Electrochemical difference between single‐ and poly‐crystalline LaF3 for a compact and low‐price fluoride ion sensor

Abstract

AbstractFluoride ion sensor electrodes that use polycrystalline LaF3 prepared by low‐temperature sintering can reduce sensor size and fabrication costs; however, decreasing the sintering temperature deteriorates sensor performance. Further, it is unclear why the performance of polycrystalline LaF3 prepared at low temperatures is inferior to that of the single‐crystal LaF3. Thus, in this study, we investigated factors that deteriorate sensor response under low sintering temperatures, such as solution penetration, fluorine conductivity, and ion exchange. To this end, LaF3 was prepared by changing the sintering temperature, and the electrical characteristics and sensor performance were evaluated and compared with those of the single‐crystal LaF3. The sensor performances of LaF3 sintered at 900 °C (−9.3 mV/dec) and 1000 °C (−5.8 mV/dec) were inferior to that of a single‐crystal LaF3 (−49.9 mV/dec).
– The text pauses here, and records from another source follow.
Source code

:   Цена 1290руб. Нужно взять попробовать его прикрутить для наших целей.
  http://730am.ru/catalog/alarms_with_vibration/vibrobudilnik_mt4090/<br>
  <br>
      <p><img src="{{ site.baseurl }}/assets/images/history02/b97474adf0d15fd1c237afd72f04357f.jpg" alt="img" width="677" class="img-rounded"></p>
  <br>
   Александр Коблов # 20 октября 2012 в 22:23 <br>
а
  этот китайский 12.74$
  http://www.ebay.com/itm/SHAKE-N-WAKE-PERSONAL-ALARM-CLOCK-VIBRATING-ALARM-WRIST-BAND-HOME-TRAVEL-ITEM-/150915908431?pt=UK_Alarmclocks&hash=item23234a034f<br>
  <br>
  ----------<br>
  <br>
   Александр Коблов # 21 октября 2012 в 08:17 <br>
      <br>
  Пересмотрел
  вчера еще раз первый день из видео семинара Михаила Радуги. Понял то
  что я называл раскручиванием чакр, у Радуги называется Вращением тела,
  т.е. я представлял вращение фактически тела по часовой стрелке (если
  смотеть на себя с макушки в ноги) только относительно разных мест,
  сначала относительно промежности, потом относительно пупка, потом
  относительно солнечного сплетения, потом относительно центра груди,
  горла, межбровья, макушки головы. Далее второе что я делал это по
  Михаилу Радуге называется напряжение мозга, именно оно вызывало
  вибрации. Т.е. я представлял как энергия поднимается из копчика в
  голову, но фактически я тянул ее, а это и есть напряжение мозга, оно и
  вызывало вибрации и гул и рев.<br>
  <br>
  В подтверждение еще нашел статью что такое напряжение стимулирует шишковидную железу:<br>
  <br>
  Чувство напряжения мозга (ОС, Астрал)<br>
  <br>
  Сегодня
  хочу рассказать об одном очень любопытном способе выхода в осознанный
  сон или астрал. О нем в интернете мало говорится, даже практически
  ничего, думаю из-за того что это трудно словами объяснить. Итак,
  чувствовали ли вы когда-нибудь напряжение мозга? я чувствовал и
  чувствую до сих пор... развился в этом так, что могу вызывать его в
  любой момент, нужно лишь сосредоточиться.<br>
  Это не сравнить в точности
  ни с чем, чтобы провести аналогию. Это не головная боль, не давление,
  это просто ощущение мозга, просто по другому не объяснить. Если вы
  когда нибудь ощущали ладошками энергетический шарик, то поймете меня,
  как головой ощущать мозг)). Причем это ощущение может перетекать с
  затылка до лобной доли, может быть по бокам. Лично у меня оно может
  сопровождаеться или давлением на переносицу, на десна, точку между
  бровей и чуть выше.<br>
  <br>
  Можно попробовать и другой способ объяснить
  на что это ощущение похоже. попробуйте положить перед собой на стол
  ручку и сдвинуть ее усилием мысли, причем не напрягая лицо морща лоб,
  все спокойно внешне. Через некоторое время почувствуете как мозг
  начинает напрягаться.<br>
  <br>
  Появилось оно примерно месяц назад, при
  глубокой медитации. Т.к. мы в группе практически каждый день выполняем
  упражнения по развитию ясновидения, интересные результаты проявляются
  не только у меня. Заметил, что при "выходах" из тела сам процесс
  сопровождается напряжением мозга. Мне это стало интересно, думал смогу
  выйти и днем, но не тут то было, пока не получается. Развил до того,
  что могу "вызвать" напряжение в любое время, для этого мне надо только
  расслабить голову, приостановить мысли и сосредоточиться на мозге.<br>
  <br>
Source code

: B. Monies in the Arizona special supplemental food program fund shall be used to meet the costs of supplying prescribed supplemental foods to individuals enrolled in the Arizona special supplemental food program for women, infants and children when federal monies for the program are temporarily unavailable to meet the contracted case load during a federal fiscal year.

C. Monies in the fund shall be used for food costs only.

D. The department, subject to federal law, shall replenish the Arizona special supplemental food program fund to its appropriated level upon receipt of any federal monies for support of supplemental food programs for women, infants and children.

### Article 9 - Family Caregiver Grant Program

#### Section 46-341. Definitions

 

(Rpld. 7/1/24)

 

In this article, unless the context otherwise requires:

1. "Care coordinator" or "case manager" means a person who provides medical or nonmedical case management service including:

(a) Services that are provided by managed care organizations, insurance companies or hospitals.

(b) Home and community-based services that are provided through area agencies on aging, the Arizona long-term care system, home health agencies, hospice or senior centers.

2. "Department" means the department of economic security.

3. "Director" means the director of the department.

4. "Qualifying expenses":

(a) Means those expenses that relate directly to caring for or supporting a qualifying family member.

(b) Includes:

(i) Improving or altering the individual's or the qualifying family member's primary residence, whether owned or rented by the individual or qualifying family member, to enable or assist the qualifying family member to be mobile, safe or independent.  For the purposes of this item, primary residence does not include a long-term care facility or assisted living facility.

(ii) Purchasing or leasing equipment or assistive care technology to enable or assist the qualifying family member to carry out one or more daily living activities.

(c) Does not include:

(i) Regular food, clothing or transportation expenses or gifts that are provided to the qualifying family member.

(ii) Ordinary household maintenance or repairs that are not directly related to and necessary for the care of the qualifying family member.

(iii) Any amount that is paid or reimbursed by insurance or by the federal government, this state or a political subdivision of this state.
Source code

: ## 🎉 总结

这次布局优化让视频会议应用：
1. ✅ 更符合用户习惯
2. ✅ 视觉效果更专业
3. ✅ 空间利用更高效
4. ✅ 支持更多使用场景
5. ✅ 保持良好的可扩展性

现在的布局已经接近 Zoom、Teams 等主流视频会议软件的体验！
LaF3 prepared by sintering over 800 °C achieved fluorine removal and showed lower ion conductivity and ion exchange compared to that of the single‐crystal LaF3. LaF3 sintered at 700 °C did not show a sensor response because of solution penetration into the through‐pore. Our results confirmed that solution penetration, ion conductivity, and ion exchange influence the sensor performance of LaF3. Finally, we discussed approaches to achieve high sensor performance with LaF3 prepared by low‐temperature sintering. The proposed approaches are expected to contribute to expanding the utility of fluoride ion sensor electrodes with LaF3.